Automatic Car Gears: So you did not want to struggle much learning to drive so you skipped the manual transmission and opted for an automatic car.
Possibly, you have been cruising around but wondering why your colleagues say their car does 12-14 km per litre of gas but you can only do 4 km per litre and are always in the garage. Or you have just got your driving permit – hopefully after doing and passing the driver’s test – and are ready to jump into your first shiny new car.
Whatever the case, you are convinced that driving an automatic is a piece of cake and you are ready to go. You are wrong.
There is a right and wrong way to use an automatic transmission. So unless you have some shade tree mechanic working near your house, or you just have deep pockets to spend on fuel and garage, let’s cover the basics.
You should know that a vehicle with automatic transmission usually has three basic gear transmissions.
When you select Drive, the car will only shift through the first three gears. Overdrive introduces a fourth and fifth gear that allows your car to achieve better fuel economy at high speed.
However, if you have a button activated Overdrive mode, you can press it on and press it off while driving at constant speed to feel the effects. You’ll lose RPMs when engaging overdrive and get better fuel economy if and only if you do not strain the engine. The Overdrive gear is higher than a 1:1 ratio, so acceleration is an uphill battle with it engaged.

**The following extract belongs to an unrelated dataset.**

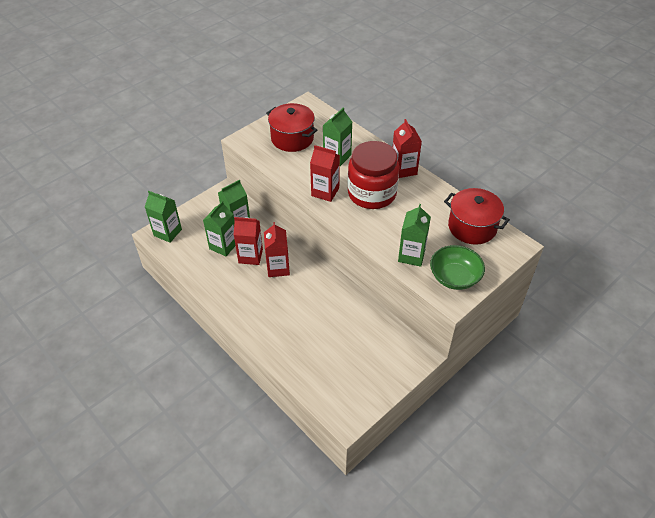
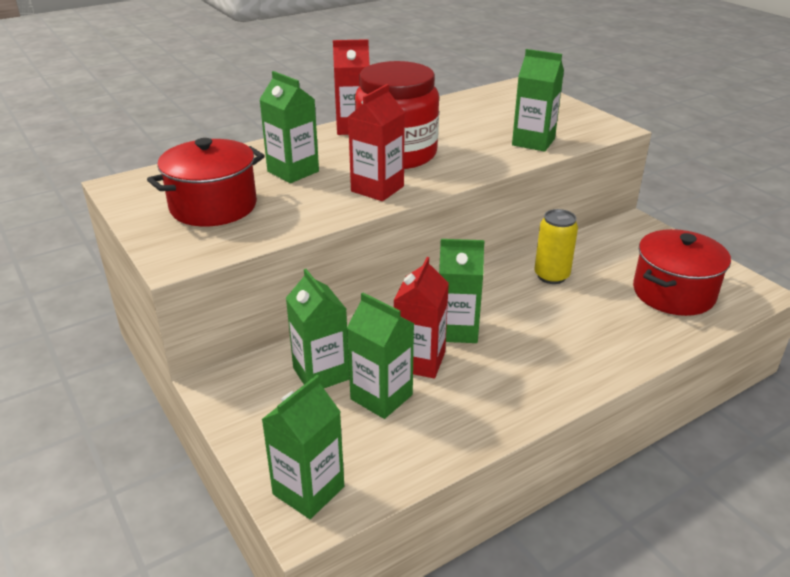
camera: 80 degrees left, 15 degrees down
(278, 268) = (457, 330): red carton -> green carton
(340, 307) = (551, 276): none -> yellow can
(454, 277) = (574, 122): green bowl -> none
(472, 227) = (485, 103): red pot -> red pot (673, 293)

Your gear selector probably has P, R, N, D and/or (0) along with any combination of L, 1, 2, or 3.
- P: Is the position that is selected when the vehicle is parked.
- R: Reverse. Used when the driver wants to go backwards.

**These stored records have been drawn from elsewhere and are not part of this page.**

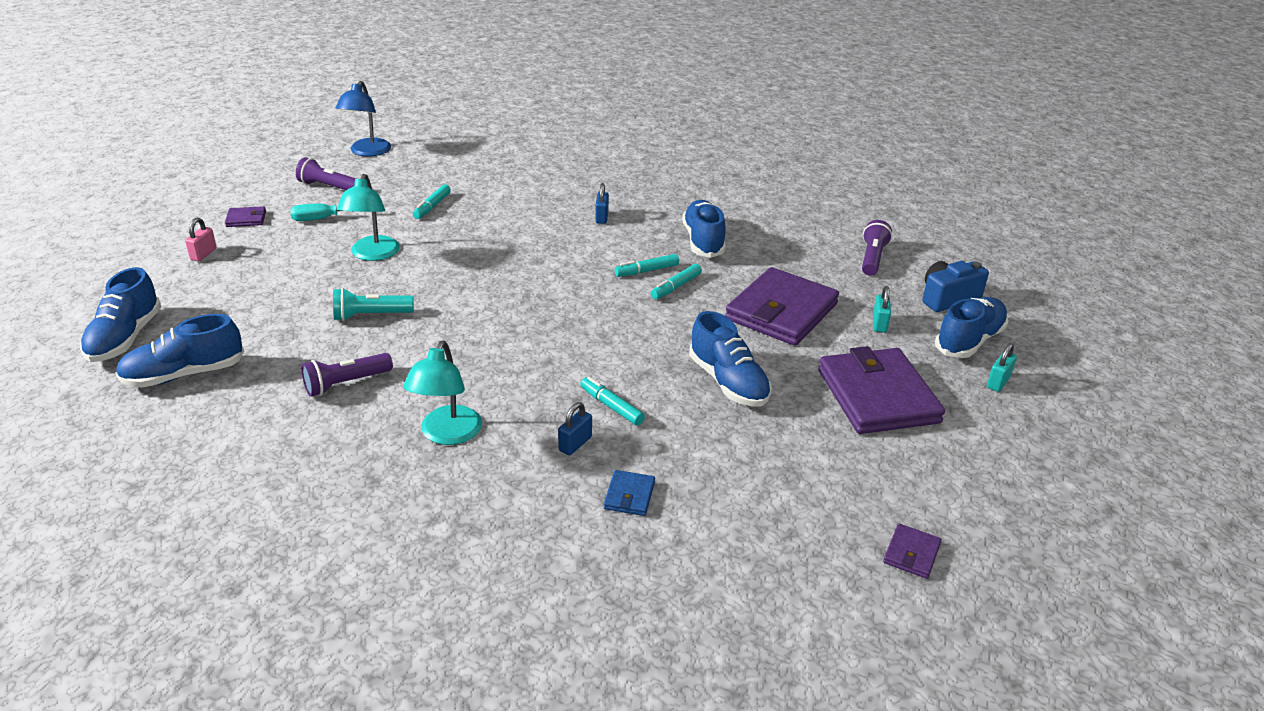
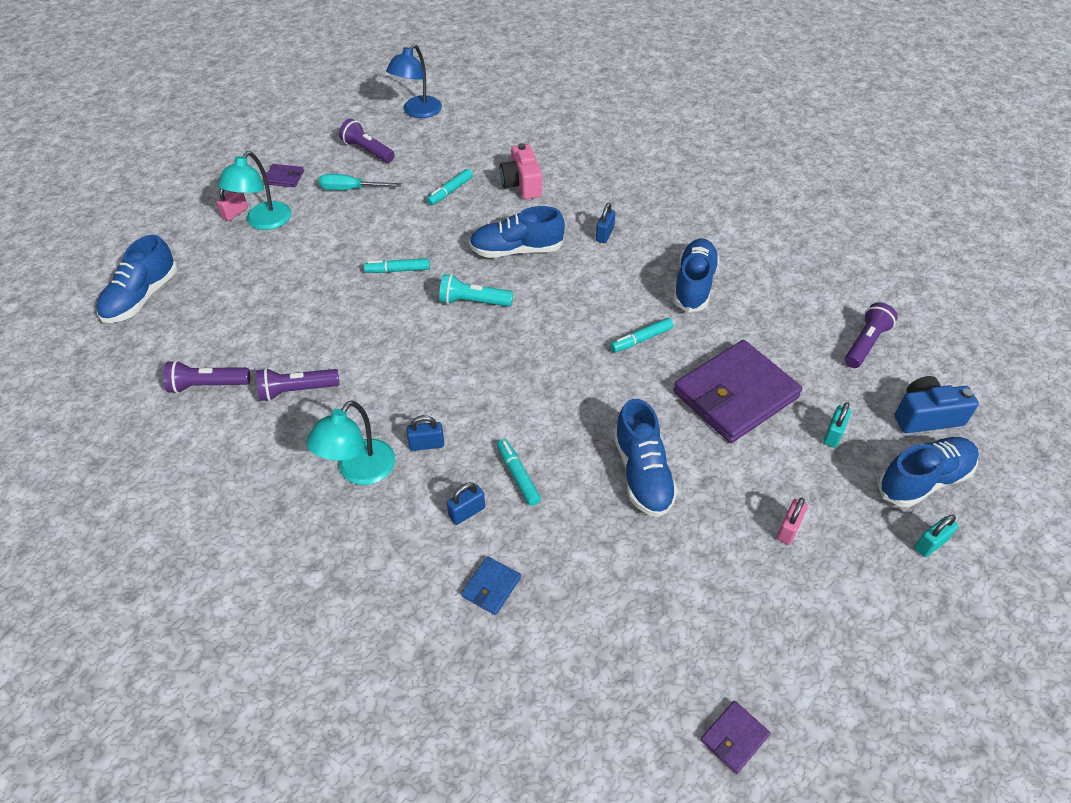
camera: 20 degrees right, 15 degrees up
(184, 374) = (173, 349): blue shoe -> blue shoe (516, 250)
(241, 397) = (207, 385): none -> purple flashlight
(370, 315) = (347, 315): turquoise flashlight -> turquoise flashlight (473, 301)
(372, 254) = (375, 241): turquoise lamp -> turquoise lamp (263, 222)
(502, 192) = (522, 184): none -> pink camera
(507, 400) = (427, 444): none -> blue padlock
(647, 271) = (621, 313): turquoise marker -> turquoise marker (398, 270)
(877, 396) = (788, 529): purple wallet -> pink padlock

- N: Neutral. Only used when you need to roll the car from one place to another.
- D: Drive. The drive range is selected when you wish to drive the vehicle forward.
- L, 1, 2, and 3: These are modes that will lock your automatic transmission into using a particular gear. This is helpful when you do not want the transmission to shift in response to throttle position or load. It is useful if you need to pull someone out of a ditch or engage engine braking.